The plot that I would like to have seen, as an NHS user, would be a chart of PRAiS adjusted annual deaths against time for the “training” data. That chart should then have natural process limits (“NPLs”) added, calculated from the PRAiS adjusted deaths. This must show stable and predictable PRAiS adjusted deaths. Otherwise, the usefulness of the model and the whole approach is compromised. The NPLs could then be extended forwards in time and subsequent PRAiS adjusted mortalities charted on an annual basis. There would be individual hospital charts and a global chart. New points would be added annually.
I know that there is a complexity with the varying number of patients each year but if plotted in the aggregate and by hospital there is not enough variation, I think, to cause a problem.
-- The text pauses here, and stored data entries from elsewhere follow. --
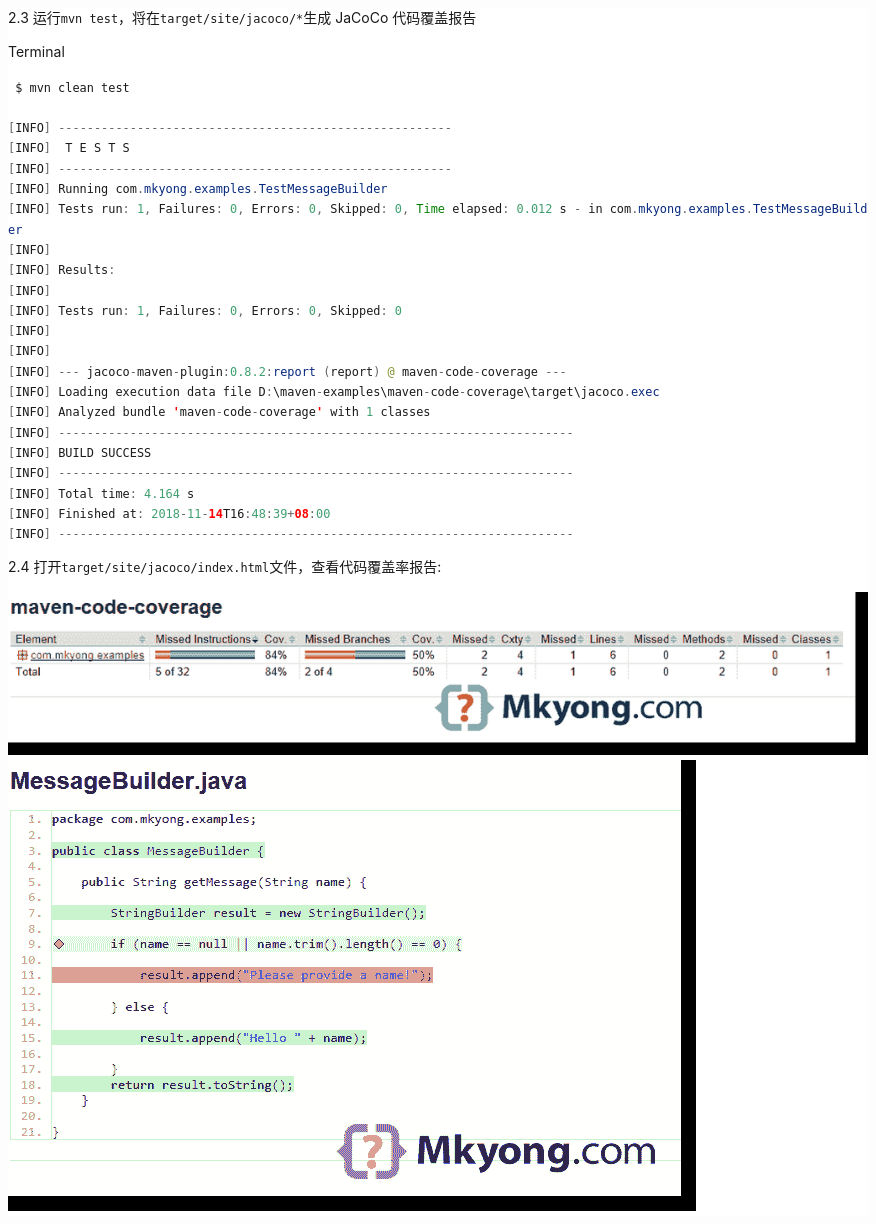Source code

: 2.3 运行`mvn test`，将在`target/site/jacoco/*`生成 JaCoCo 代码覆盖报告

Terminal

```java
 $ mvn clean test

[INFO] -------------------------------------------------------
[INFO]  T E S T S
[INFO] -------------------------------------------------------
[INFO] Running com.mkyong.examples.TestMessageBuilder
[INFO] Tests run: 1, Failures: 0, Errors: 0, Skipped: 0, Time elapsed: 0.012 s - in com.mkyong.examples.TestMessageBuilder
[INFO]
[INFO] Results:
[INFO]
[INFO] Tests run: 1, Failures: 0, Errors: 0, Skipped: 0
[INFO]
[INFO]
[INFO] --- jacoco-maven-plugin:0.8.2:report (report) @ maven-code-coverage ---
[INFO] Loading execution data file D:\maven-examples\maven-code-coverage\target\jacoco.exec
[INFO] Analyzed bundle 'maven-code-coverage' with 1 classes
[INFO] ------------------------------------------------------------------------
[INFO] BUILD SUCCESS
[INFO] ------------------------------------------------------------------------
[INFO] Total time: 4.164 s
[INFO] Finished at: 2018-11-14T16:48:39+08:00
[INFO] ------------------------------------------------------------------------ 
```

2.4 打开`target/site/jacoco/index.html`文件，查看代码覆盖率报告:

![](img/681e7c3db01270e000803483200188b6.png)![](img/82fe3d6a00b4a263f866d80ba13c87f9.png)
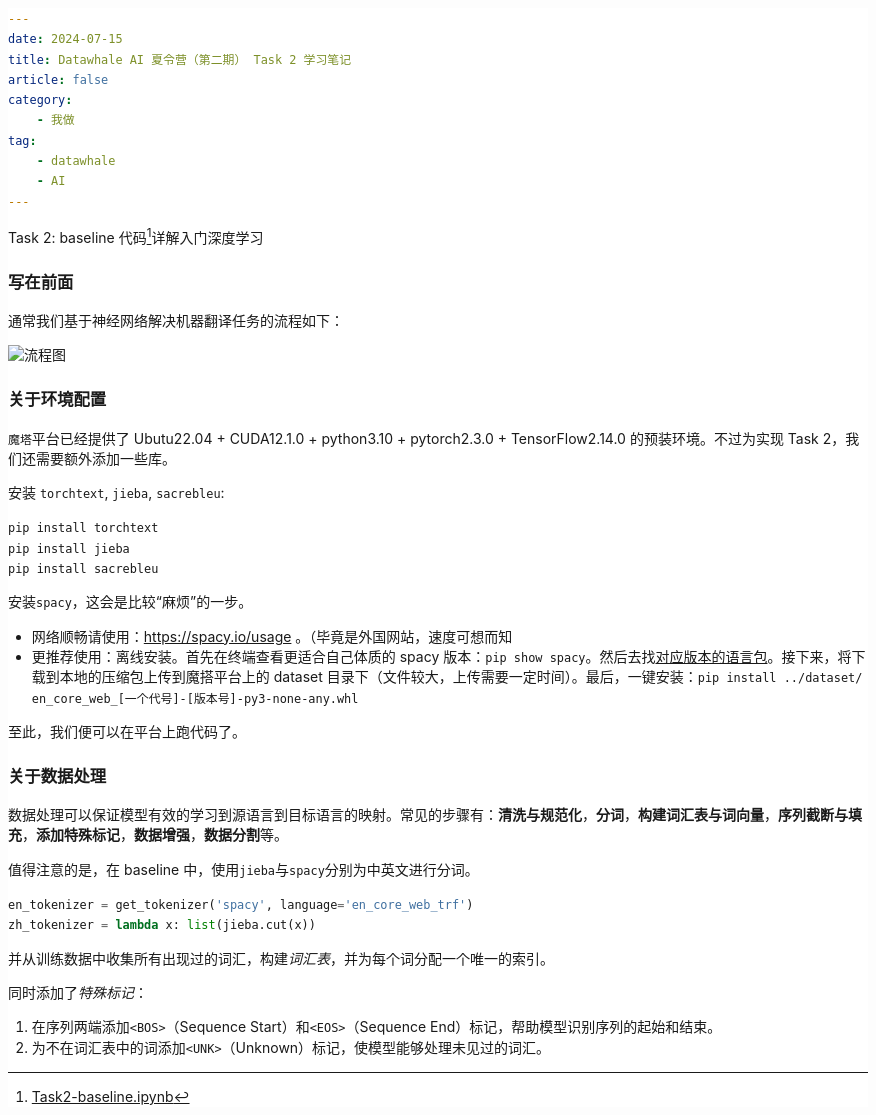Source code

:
 ```yaml
---
date: 2024-07-15
title: Datawhale AI 夏令营（第二期） Task 2 学习笔记
article: false
category: 
    - 我做
tag: 
    - datawhale
    - AI
---
```


Task 2: baseline 代码[^1]详解入门深度学习

### 写在前面
通常我们基于神经网络解决机器翻译任务的流程如下：

![流程图](https://gitee.com/stu-peter_0/picgopic/raw/main/pictures/20240717174552.png)

### 关于环境配置
`魔塔`平台已经提供了 Ubutu22.04 + CUDA12.1.0 + python3.10 + pytorch2.3.0 + TensorFlow2.14.0 的预装环境。不过为实现 Task 2，我们还需要额外添加一些库。

安装 `torchtext`, `jieba`, `sacrebleu`: 

```python
pip install torchtext    
pip install jieba
pip install sacrebleu
```

安装`spacy`，这会是比较“麻烦”的一步。

- 网络顺畅请使用：https://spacy.io/usage 。（毕竟是外国网站，速度可想而知
- 更推荐使用：离线安装。首先在终端查看更适合自己体质的 spacy 版本：`pip show spacy`。然后去找[对应版本的语言包](https://github.com/explosion/spacy-models/releases)。接下来，将下载到本地的压缩包上传到魔搭平台上的 dataset 目录下（文件较大，上传需要一定时间）。最后，一键安装：`pip install ../dataset/en_core_web_[一个代号]-[版本号]-py3-none-any.whl`

至此，我们便可以在平台上跑代码了。
 
### 关于数据处理
数据处理可以保证模型有效的学习到源语言到目标语言的映射。常见的步骤有：**清洗与规范化**，**分词**，**构建词汇表与词向量**，**序列截断与填充**，**添加特殊标记**，**数据增强**，**数据分割**等。

值得注意的是，在 baseline 中，使用`jieba`与`spacy`分别为中英文进行分词。

```python
en_tokenizer = get_tokenizer('spacy', language='en_core_web_trf')
zh_tokenizer = lambda x: list(jieba.cut(x))
```

并从训练数据中收集所有出现过的词汇，构建*词汇表*，并为每个词分配一个唯一的索引。

同时添加了*特殊标记*：
1. 在序列两端添加`<BOS>`（Sequence Start）和`<EOS>`（Sequence End）标记，帮助模型识别序列的起始和结束。
2. 为不在词汇表中的词添加`<UNK>`（Unknown）标记，使模型能够处理未见过的词汇。


[^1]: [Task2-baseline.ipynb](https://datawhaler.feishu.cn/wiki/PztLwkofsi95oak2Iercw9hkn2g#WtUhdX63OofXNdxp77NclTVGntb)
[^2]: [8.4. 循环神经网络](https://zh.d2l.ai/chapter_recurrent-neural-networks/rnn.html#equation-rnn-h-with-state)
The chart I suggest has some advantages. It would show performance over time in a manner transparent to NHS users. Every time the data comes in issue we could look and see that we have the same chart as last time we looked with new data added. We could see the new data in the context of the experience base. That helps build trust in data. There would be no need for an ad hoc analysis every time a question was raised. Further, the “training” data would give us the residual process variation empirically. We would not have to rely on simplifying assumptions such as the Poisson distribution when we are looking for a surprise.
There is a further point. The authors of the report recognise a signal against two criteria, an “Alert area” and an “Alarm area”. I’m not sure how clinicians and managers respond to a signal in these respective areas. It is suggestive of the old-fashioned “warning limits” that used to be found on some control charts. However, the authors of the report compound matters by then stating that hospitals “approaching the alert threshold may deserve additional scrutiny and monitoring of current performance”. The simple truth is that, as Terry Weight used to tell me, a signal is a signal is a signal. As soon as we see a signal we protect the customer and investigate its cause. That’s all there is to it. There is enough to do in applying that tactic diligently. Over complicating the urgency of response does not, I think, help people to act effectively on data. If we act when there is no signal then we have a strategy that will make outcomes worse.
Of course, I may have misunderstood the report and I’m happy for the authors to post here and correct me.
If we wish to make data the basis for action then we have to move from reactive ad hoc analysis to continual and transparent measurement along with a disciplined pattern of response. Medical safety strikes me as exactly the sort of system that demands such an approach.